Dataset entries

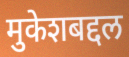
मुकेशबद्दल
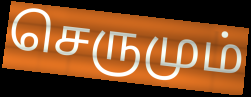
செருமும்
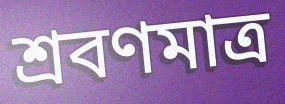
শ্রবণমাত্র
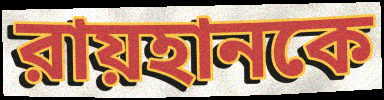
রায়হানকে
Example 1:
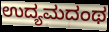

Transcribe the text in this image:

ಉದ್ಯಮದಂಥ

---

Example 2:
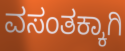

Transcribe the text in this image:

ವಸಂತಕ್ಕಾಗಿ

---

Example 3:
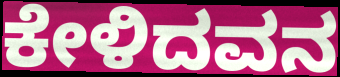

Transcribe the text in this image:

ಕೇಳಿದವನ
==
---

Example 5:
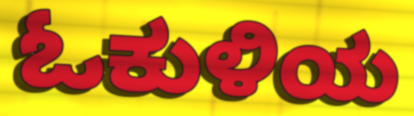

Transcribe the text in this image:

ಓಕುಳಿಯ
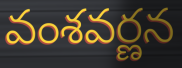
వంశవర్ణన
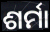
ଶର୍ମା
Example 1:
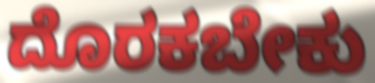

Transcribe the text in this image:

AIM:
Copy every line in the records above that contains the word "Example".

EXPECTED ANSWER:
Example 1:
Example 2:
Example 3:
Example 5:
Example 1:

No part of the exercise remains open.